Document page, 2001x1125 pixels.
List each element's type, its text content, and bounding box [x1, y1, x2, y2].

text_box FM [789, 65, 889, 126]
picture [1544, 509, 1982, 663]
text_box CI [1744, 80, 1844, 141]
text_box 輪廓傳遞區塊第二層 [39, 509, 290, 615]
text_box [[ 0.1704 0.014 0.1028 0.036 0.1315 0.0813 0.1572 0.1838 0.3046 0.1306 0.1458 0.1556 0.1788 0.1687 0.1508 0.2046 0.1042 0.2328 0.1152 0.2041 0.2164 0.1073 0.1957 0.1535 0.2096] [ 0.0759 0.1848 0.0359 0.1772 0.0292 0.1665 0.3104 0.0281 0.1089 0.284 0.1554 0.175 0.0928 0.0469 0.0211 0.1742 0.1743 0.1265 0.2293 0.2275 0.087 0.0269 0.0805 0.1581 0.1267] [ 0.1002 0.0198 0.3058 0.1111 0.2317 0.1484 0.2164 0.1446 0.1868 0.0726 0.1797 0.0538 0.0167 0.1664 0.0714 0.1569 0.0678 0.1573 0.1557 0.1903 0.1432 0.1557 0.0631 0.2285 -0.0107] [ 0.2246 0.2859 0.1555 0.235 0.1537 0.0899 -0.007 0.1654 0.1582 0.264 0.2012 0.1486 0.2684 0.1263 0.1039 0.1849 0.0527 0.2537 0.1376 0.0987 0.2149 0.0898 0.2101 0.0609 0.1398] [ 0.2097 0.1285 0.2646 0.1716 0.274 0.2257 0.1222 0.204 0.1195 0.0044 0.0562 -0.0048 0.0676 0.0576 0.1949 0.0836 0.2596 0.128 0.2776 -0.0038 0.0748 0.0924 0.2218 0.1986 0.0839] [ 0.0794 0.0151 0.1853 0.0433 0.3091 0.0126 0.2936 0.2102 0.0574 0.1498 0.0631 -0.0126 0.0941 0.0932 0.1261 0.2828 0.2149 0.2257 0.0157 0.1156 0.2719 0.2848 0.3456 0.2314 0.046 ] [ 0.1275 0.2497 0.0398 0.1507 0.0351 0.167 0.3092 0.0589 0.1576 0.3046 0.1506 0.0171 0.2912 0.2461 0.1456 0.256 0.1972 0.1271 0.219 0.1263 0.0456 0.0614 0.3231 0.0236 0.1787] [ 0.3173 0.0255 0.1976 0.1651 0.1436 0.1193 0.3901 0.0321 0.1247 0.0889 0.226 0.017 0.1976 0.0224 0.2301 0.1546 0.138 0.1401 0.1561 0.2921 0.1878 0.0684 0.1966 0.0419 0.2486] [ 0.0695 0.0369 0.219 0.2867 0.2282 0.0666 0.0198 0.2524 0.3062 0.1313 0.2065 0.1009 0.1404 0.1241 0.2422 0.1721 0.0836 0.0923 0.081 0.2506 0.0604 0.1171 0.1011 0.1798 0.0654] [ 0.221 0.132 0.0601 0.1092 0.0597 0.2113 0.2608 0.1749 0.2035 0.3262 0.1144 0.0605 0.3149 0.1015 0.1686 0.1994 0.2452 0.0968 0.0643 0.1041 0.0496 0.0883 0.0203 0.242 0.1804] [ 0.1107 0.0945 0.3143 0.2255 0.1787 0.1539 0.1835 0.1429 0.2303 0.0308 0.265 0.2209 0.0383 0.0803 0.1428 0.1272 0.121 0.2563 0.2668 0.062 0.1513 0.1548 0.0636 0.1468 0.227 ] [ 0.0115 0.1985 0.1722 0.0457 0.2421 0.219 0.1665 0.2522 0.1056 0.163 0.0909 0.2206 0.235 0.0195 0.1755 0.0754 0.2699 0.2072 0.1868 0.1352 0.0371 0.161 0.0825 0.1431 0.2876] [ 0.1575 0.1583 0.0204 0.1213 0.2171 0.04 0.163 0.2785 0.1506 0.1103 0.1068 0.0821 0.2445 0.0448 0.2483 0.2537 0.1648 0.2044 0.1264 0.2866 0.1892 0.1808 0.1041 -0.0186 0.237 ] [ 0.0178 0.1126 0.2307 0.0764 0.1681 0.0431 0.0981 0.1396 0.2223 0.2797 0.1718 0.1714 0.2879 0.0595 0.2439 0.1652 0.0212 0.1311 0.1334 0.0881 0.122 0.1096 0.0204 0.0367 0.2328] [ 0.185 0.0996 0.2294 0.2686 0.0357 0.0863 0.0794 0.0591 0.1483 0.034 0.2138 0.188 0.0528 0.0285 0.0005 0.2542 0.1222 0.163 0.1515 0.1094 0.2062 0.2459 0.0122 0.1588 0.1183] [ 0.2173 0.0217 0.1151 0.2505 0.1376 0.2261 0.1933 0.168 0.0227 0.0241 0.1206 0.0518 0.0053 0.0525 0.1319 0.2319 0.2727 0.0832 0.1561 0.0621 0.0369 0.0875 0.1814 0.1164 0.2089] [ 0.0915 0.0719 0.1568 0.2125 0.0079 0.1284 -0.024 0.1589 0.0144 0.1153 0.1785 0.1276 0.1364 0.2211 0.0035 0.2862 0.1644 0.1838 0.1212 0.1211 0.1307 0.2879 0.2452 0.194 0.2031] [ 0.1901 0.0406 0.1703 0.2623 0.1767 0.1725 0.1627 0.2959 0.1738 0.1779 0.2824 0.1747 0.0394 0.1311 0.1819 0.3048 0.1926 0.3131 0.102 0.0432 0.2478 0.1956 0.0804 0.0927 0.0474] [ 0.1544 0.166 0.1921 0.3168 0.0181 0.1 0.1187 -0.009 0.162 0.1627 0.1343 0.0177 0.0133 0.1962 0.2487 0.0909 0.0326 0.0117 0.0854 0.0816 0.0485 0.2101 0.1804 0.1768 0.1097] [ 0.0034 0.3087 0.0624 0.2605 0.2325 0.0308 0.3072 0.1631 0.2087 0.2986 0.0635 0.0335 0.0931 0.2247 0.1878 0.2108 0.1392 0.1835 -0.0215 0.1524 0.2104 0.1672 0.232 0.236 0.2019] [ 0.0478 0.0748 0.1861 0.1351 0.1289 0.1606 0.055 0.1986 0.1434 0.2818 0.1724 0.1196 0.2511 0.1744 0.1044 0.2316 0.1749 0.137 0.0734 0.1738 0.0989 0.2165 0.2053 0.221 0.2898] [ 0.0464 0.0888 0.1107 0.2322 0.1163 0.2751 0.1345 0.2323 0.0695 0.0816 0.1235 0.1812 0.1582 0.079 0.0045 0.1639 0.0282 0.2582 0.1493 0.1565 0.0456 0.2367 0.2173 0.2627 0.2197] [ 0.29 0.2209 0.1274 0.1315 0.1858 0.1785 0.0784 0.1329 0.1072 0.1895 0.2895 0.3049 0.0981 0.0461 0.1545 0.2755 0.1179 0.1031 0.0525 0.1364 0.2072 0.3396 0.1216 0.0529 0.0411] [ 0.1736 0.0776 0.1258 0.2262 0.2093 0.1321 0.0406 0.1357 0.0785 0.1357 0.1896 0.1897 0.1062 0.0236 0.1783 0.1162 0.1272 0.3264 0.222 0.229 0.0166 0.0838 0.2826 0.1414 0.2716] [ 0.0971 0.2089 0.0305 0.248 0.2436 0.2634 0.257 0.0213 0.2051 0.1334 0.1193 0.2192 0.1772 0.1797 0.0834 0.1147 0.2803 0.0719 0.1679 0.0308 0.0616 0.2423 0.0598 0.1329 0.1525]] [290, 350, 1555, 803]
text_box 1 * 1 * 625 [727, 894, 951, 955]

WRITTEN TASK: Every line of the material needs to be returned exactly.

FINAL ANSWER:
Document page, 2001x1125 pixels.
List each element's type, its text content, and bounding box [x1, y1, x2, y2].

text_box FM [789, 65, 889, 126]
picture [1544, 509, 1982, 663]
text_box CI [1744, 80, 1844, 141]
text_box 輪廓傳遞區塊第二層 [39, 509, 290, 615]
text_box [[ 0.1704 0.014 0.1028 0.036 0.1315 0.0813 0.1572 0.1838 0.3046 0.1306 0.1458 0.1556 0.1788 0.1687 0.1508 0.2046 0.1042 0.2328 0.1152 0.2041 0.2164 0.1073 0.1957 0.1535 0.2096] [ 0.0759 0.1848 0.0359 0.1772 0.0292 0.1665 0.3104 0.0281 0.1089 0.284 0.1554 0.175 0.0928 0.0469 0.0211 0.1742 0.1743 0.1265 0.2293 0.2275 0.087 0.0269 0.0805 0.1581 0.1267] [ 0.1002 0.0198 0.3058 0.1111 0.2317 0.1484 0.2164 0.1446 0.1868 0.0726 0.1797 0.0538 0.0167 0.1664 0.0714 0.1569 0.0678 0.1573 0.1557 0.1903 0.1432 0.1557 0.0631 0.2285 -0.0107] [ 0.2246 0.2859 0.1555 0.235 0.1537 0.0899 -0.007 0.1654 0.1582 0.264 0.2012 0.1486 0.2684 0.1263 0.1039 0.1849 0.0527 0.2537 0.1376 0.0987 0.2149 0.0898 0.2101 0.0609 0.1398] [ 0.2097 0.1285 0.2646 0.1716 0.274 0.2257 0.1222 0.204 0.1195 0.0044 0.0562 -0.0048 0.0676 0.0576 0.1949 0.0836 0.2596 0.128 0.2776 -0.0038 0.0748 0.0924 0.2218 0.1986 0.0839] [ 0.0794 0.0151 0.1853 0.0433 0.3091 0.0126 0.2936 0.2102 0.0574 0.1498 0.0631 -0.0126 0.0941 0.0932 0.1261 0.2828 0.2149 0.2257 0.0157 0.1156 0.2719 0.2848 0.3456 0.2314 0.046 ] [ 0.1275 0.2497 0.0398 0.1507 0.0351 0.167 0.3092 0.0589 0.1576 0.3046 0.1506 0.0171 0.2912 0.2461 0.1456 0.256 0.1972 0.1271 0.219 0.1263 0.0456 0.0614 0.3231 0.0236 0.1787] [ 0.3173 0.0255 0.1976 0.1651 0.1436 0.1193 0.3901 0.0321 0.1247 0.0889 0.226 0.017 0.1976 0.0224 0.2301 0.1546 0.138 0.1401 0.1561 0.2921 0.1878 0.0684 0.1966 0.0419 0.2486] [ 0.0695 0.0369 0.219 0.2867 0.2282 0.0666 0.0198 0.2524 0.3062 0.1313 0.2065 0.1009 0.1404 0.1241 0.2422 0.1721 0.0836 0.0923 0.081 0.2506 0.0604 0.1171 0.1011 0.1798 0.0654] [ 0.221 0.132 0.0601 0.1092 0.0597 0.2113 0.2608 0.1749 0.2035 0.3262 0.1144 0.0605 0.3149 0.1015 0.1686 0.1994 0.2452 0.0968 0.0643 0.1041 0.0496 0.0883 0.0203 0.242 0.1804] [ 0.1107 0.0945 0.3143 0.2255 0.1787 0.1539 0.1835 0.1429 0.2303 0.0308 0.265 0.2209 0.0383 0.0803 0.1428 0.1272 0.121 0.2563 0.2668 0.062 0.1513 0.1548 0.0636 0.1468 0.227 ] [ 0.0115 0.1985 0.1722 0.0457 0.2421 0.219 0.1665 0.2522 0.1056 0.163 0.0909 0.2206 0.235 0.0195 0.1755 0.0754 0.2699 0.2072 0.1868 0.1352 0.0371 0.161 0.0825 0.1431 0.2876] [ 0.1575 0.1583 0.0204 0.1213 0.2171 0.04 0.163 0.2785 0.1506 0.1103 0.1068 0.0821 0.2445 0.0448 0.2483 0.2537 0.1648 0.2044 0.1264 0.2866 0.1892 0.1808 0.1041 -0.0186 0.237 ] [ 0.0178 0.1126 0.2307 0.0764 0.1681 0.0431 0.0981 0.1396 0.2223 0.2797 0.1718 0.1714 0.2879 0.0595 0.2439 0.1652 0.0212 0.1311 0.1334 0.0881 0.122 0.1096 0.0204 0.0367 0.2328] [ 0.185 0.0996 0.2294 0.2686 0.0357 0.0863 0.0794 0.0591 0.1483 0.034 0.2138 0.188 0.0528 0.0285 0.0005 0.2542 0.1222 0.163 0.1515 0.1094 0.2062 0.2459 0.0122 0.1588 0.1183] [ 0.2173 0.0217 0.1151 0.2505 0.1376 0.2261 0.1933 0.168 0.0227 0.0241 0.1206 0.0518 0.0053 0.0525 0.1319 0.2319 0.2727 0.0832 0.1561 0.0621 0.0369 0.0875 0.1814 0.1164 0.2089] [ 0.0915 0.0719 0.1568 0.2125 0.0079 0.1284 -0.024 0.1589 0.0144 0.1153 0.1785 0.1276 0.1364 0.2211 0.0035 0.2862 0.1644 0.1838 0.1212 0.1211 0.1307 0.2879 0.2452 0.194 0.2031] [ 0.1901 0.0406 0.1703 0.2623 0.1767 0.1725 0.1627 0.2959 0.1738 0.1779 0.2824 0.1747 0.0394 0.1311 0.1819 0.3048 0.1926 0.3131 0.102 0.0432 0.2478 0.1956 0.0804 0.0927 0.0474] [ 0.1544 0.166 0.1921 0.3168 0.0181 0.1 0.1187 -0.009 0.162 0.1627 0.1343 0.0177 0.0133 0.1962 0.2487 0.0909 0.0326 0.0117 0.0854 0.0816 0.0485 0.2101 0.1804 0.1768 0.1097] [ 0.0034 0.3087 0.0624 0.2605 0.2325 0.0308 0.3072 0.1631 0.2087 0.2986 0.0635 0.0335 0.0931 0.2247 0.1878 0.2108 0.1392 0.1835 -0.0215 0.1524 0.2104 0.1672 0.232 0.236 0.2019] [ 0.0478 0.0748 0.1861 0.1351 0.1289 0.1606 0.055 0.1986 0.1434 0.2818 0.1724 0.1196 0.2511 0.1744 0.1044 0.2316 0.1749 0.137 0.0734 0.1738 0.0989 0.2165 0.2053 0.221 0.2898] [ 0.0464 0.0888 0.1107 0.2322 0.1163 0.2751 0.1345 0.2323 0.0695 0.0816 0.1235 0.1812 0.1582 0.079 0.0045 0.1639 0.0282 0.2582 0.1493 0.1565 0.0456 0.2367 0.2173 0.2627 0.2197] [ 0.29 0.2209 0.1274 0.1315 0.1858 0.1785 0.0784 0.1329 0.1072 0.1895 0.2895 0.3049 0.0981 0.0461 0.1545 0.2755 0.1179 0.1031 0.0525 0.1364 0.2072 0.3396 0.1216 0.0529 0.0411] [ 0.1736 0.0776 0.1258 0.2262 0.2093 0.1321 0.0406 0.1357 0.0785 0.1357 0.1896 0.1897 0.1062 0.0236 0.1783 0.1162 0.1272 0.3264 0.222 0.229 0.0166 0.0838 0.2826 0.1414 0.2716] [ 0.0971 0.2089 0.0305 0.248 0.2436 0.2634 0.257 0.0213 0.2051 0.1334 0.1193 0.2192 0.1772 0.1797 0.0834 0.1147 0.2803 0.0719 0.1679 0.0308 0.0616 0.2423 0.0598 0.1329 0.1525]] [290, 350, 1555, 803]
text_box 1 * 1 * 625 [727, 894, 951, 955]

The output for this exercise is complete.